A struggling Hawaiian Gardens hospital will close because it could not find a buyer willing to set aside a state-mandated level of funding for uninsured patients who can’t afford treatment.
Gardens Regional Hospital & Medical Center found an interested buyer in a bankruptcy auction in July, according to court documents, but the state attorney general’s office said in November that it would approve the $19.5-million sale to Strategic Global Management Inc. only if, among other things, the new operator agreed to provide $2.25 million a year in charity care for six years.

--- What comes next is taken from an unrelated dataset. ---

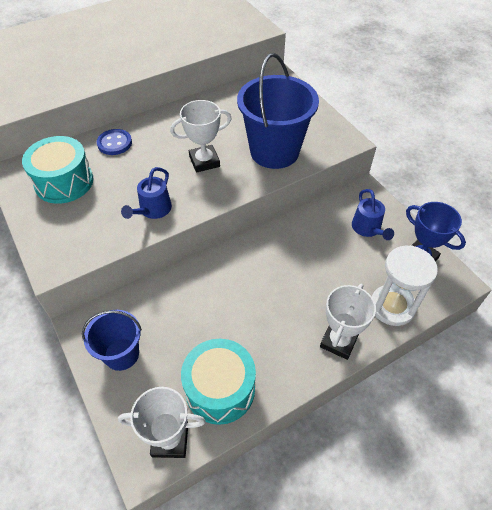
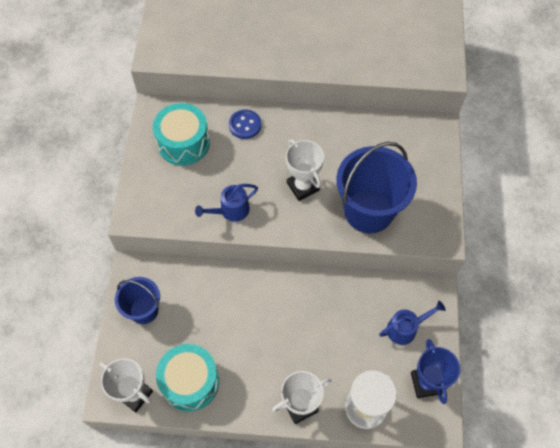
camera: 35 degrees right, 10 degrees up
white trophy [170,100,232,173] -> white trophy turned 45 degrees clockwise [286,139,324,201]
blue watering can [352,189,394,240] -> blue watering can turned 135 degrees counterclockwise [379,301,446,345]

Last week, the attorney general’s office denied a request to lower the amount of required charity care. As a result, the deal fell apart and lawyers representing the hospital filed a motion in U.S. Bankruptcy Court in Los Angeles on Tuesday to close the facility.

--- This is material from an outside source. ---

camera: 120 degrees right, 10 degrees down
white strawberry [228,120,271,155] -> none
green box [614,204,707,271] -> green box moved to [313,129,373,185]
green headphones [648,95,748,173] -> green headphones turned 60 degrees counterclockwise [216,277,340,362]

Several factors led to the hospital’s financial struggles, including revenue shortfalls, ongoing litigation, mismanagement of operations, increasing operating costs and a reduction in federal funds that helped the hospital pay for Medi-Cal and uninsured patients, according to a report commissioned by the state attorney general’s office.
Before the passage of the Affordable Care Act in 2010, hospitals that treated a disproportionate share of patients who could not pay for care received federal funds to help fill the gap, said Jen Flory, a policy advocate for the Western Center on Law and Poverty.
Because of the possible repeal of the federal healthcare law, experts predict more hospitals will be at risk of closure if Americans lose health insurance and federal funding for uninsured patients doesn’t make up the difference.
“Hospitals will have a large amount of uncompensated care and will have a very hard time balancing the books,” Flory said.